In preparation for considering this matter, I looked at the words of wisdom of the right hon. Member for Cardiff, South and Penarth (Mr. Michael), who spoke for the then Opposition on the Sex Offenders Bill in 1997. He must look back on those debates in Committee as halcyon days compared with working with the internal machinations of the Welsh Labour party. In Committee and on Report on the 1997 Bill, the right hon. Gentleman moved similar amendments to the ones that we are considering in trying to deal with the issue of offences between homosexuals aged 16 and 17 and whether they should appear on the sex offenders register. The response from the then Conservative Minister, Timothy Kirkhope, implied that the amendments should be rejected, primarily because the age of consent had not at that point been lowered. He argued:

If clause 1 is agreed unamended, and the Bill subsequently enacted, the lawful age of homosexual consent will become 16. Therefore, individuals of 16 and 17 years old will no longer be minors for the purposes of buggery and indecency offences. I argue strongly that we run the risk of putting on the sex offenders register people who are committing consensual, non-criminal acts. That very much works against the register's principle, which is to be careful about who it targets. It is an active register which targets people who are likely to commit further criminal offences. It would make no sense to register people who have committed acts that are no longer illegal and who represent no danger to the public.

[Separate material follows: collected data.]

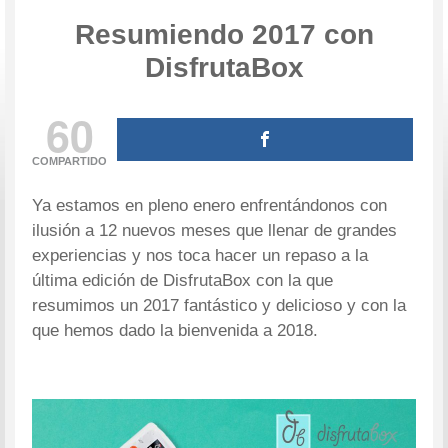
Resumiendo 2017 con
DisfrutaBox
60
COMPARTIDO
Ya estamos en pleno enero enfrentándonos con
ilusión a 12 nuevos meses que llenar de grandes
experiencias y nos toca hacer un repaso a la
última edición de DisfrutaBox con la que
resumimos un 2017 fantástico y delicioso y con la
que hemos dado la bienvenida a 2018.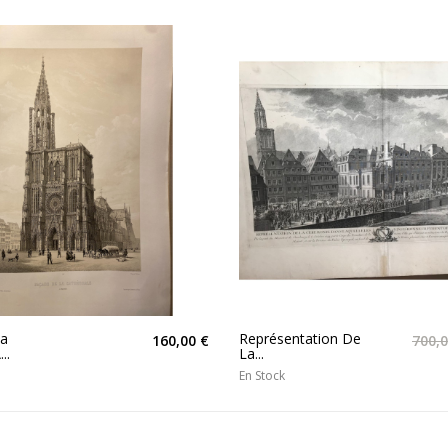
La
Représentation De
160,00 €
700,0
..
La...
En Stock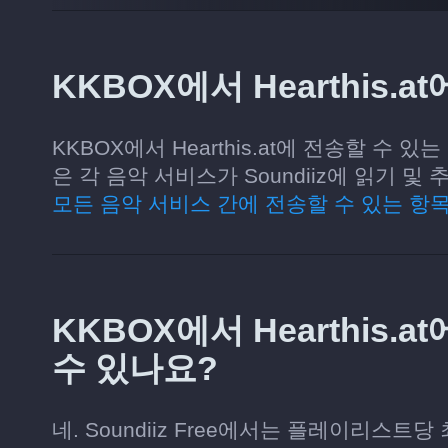
KKBOX에서 Hearthis.
KKBOX에서 Hearthis.at에 전송할 수
은 각 음악 서비스가 Soundiiz에 읽기 
모든 음악 서비스 간에 전송할 수 있는 항
KKBOX에서 Hearthis
수 있나요?
네. Soundiiz Free에서는 플레이리스트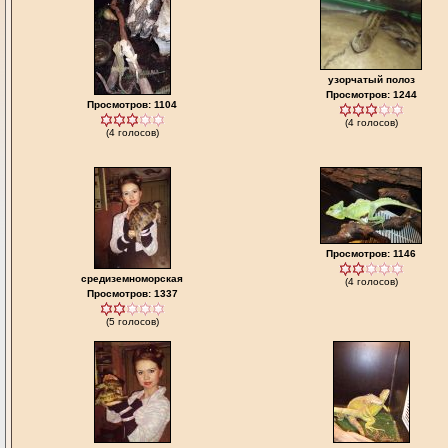
узорчатый полоз
Просмотров: 1244
Просмотров: 1104
(4 голосов)
(4 голосов)
Просмотров: 1146
средиземноморская
(4 голосов)
Просмотров: 1337
(5 голосов)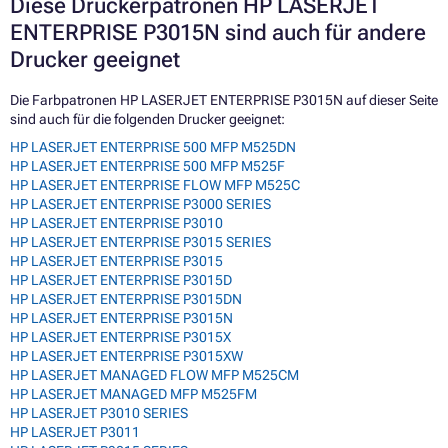
Diese Druckerpatronen HP LASERJET
ENTERPRISE P3015N sind auch für andere
Drucker geeignet
Die Farbpatronen HP LASERJET ENTERPRISE P3015N auf dieser Seite
sind auch für die folgenden Drucker geeignet:
HP LASERJET ENTERPRISE 500 MFP M525DN
HP LASERJET ENTERPRISE 500 MFP M525F
HP LASERJET ENTERPRISE FLOW MFP M525C
HP LASERJET ENTERPRISE P3000 SERIES
HP LASERJET ENTERPRISE P3010
HP LASERJET ENTERPRISE P3015 SERIES
HP LASERJET ENTERPRISE P3015
HP LASERJET ENTERPRISE P3015D
HP LASERJET ENTERPRISE P3015DN
HP LASERJET ENTERPRISE P3015N
HP LASERJET ENTERPRISE P3015X
HP LASERJET ENTERPRISE P3015XW
HP LASERJET MANAGED FLOW MFP M525CM
HP LASERJET MANAGED MFP M525FM
HP LASERJET P3010 SERIES
HP LASERJET P3011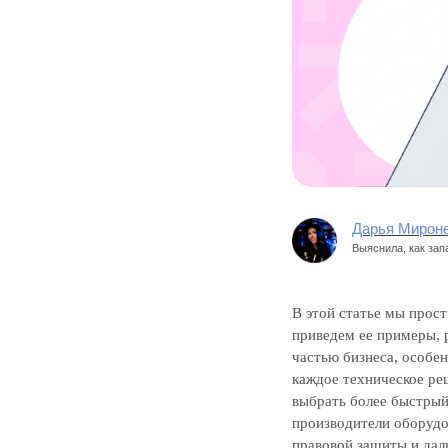
Дарья Мирон
Выяснила, как зап
В этой статье мы прост
приведем ее примеры, 
частью бизнеса, особе
каждое техническое ре
выбрать более быстры
производители оборудо
правовой защиты и дал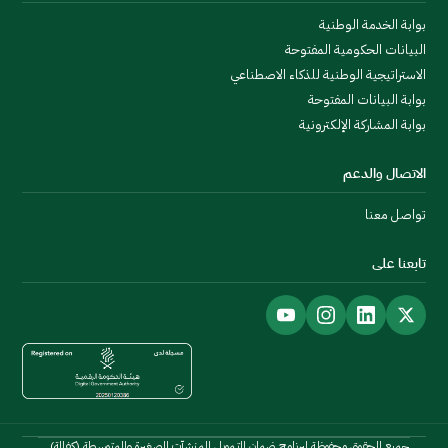
بوابة الخدمة الوطنية
البيانات الحكومية المفتوحة
الاستراتيجية الوطنية للذكاء الاصطناعي
بوابة البيانات المفتوحة
بوابة المشاركة الإلكترونية
الاتصال والدعم
تواصل معنا
تابعنا على
جميع الحقوق محفوظة لبرنامج ضمان التمويل للمنشآت الصغيرة والمتوسطة (كفالة)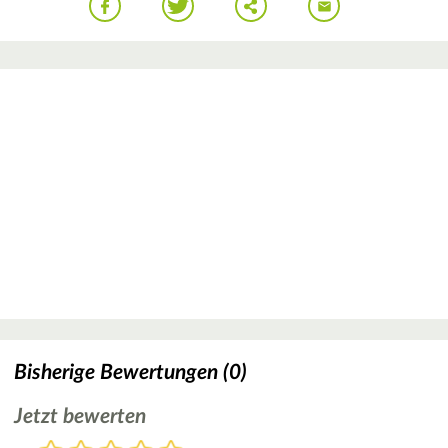
Bisherige Bewertungen (0)
Jetzt bewerten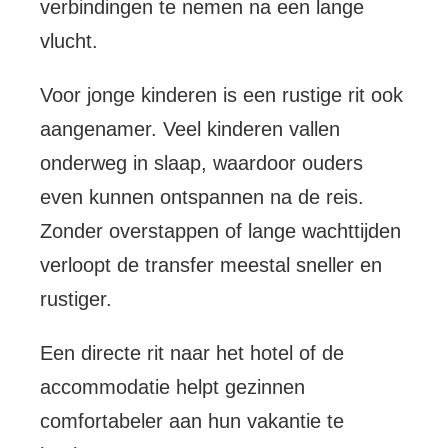
verbindingen te nemen na een lange
vlucht.
Voor jonge kinderen is een rustige rit ook
aangenamer. Veel kinderen vallen
onderweg in slaap, waardoor ouders
even kunnen ontspannen na de reis.
Zonder overstappen of lange wachttijden
verloopt de transfer meestal sneller en
rustiger.
Een directe rit naar het hotel of de
accommodatie helpt gezinnen
comfortabeler aan hun vakantie te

We hope that the Government will see the logic of the amendments and the risk that they may run if they are not prepared to accept them or similar ones. Like my hon. Friend the Member for Oxford, West and Abingdon (Dr. Harris), I am perfectly happy to concede that drafting errors may render the amendments unacceptable to the Minister at this stage. I hope that he will consider the principle of the issue: whether a sex offenders register, which I think everyone supports, and which is designed to be active and to enable the probation service, the police and other agencies to monitor people, should include those who have committed an act that is no longer a crime, particularly 16 or 17-year-olds whose acts will be legal subsequent to the passing of the Bill.

I hope that the Minister will respond positively and at least consider the anomaly, so that the sex offenders register hits the right targets. That was very much the spirit of the comments of the right hon. Member for Cardiff, South and Penarth. The amendments would boost the sex offenders register and treat people fairly, ensuring specifically that those who should no longer be on the register are omitted from it.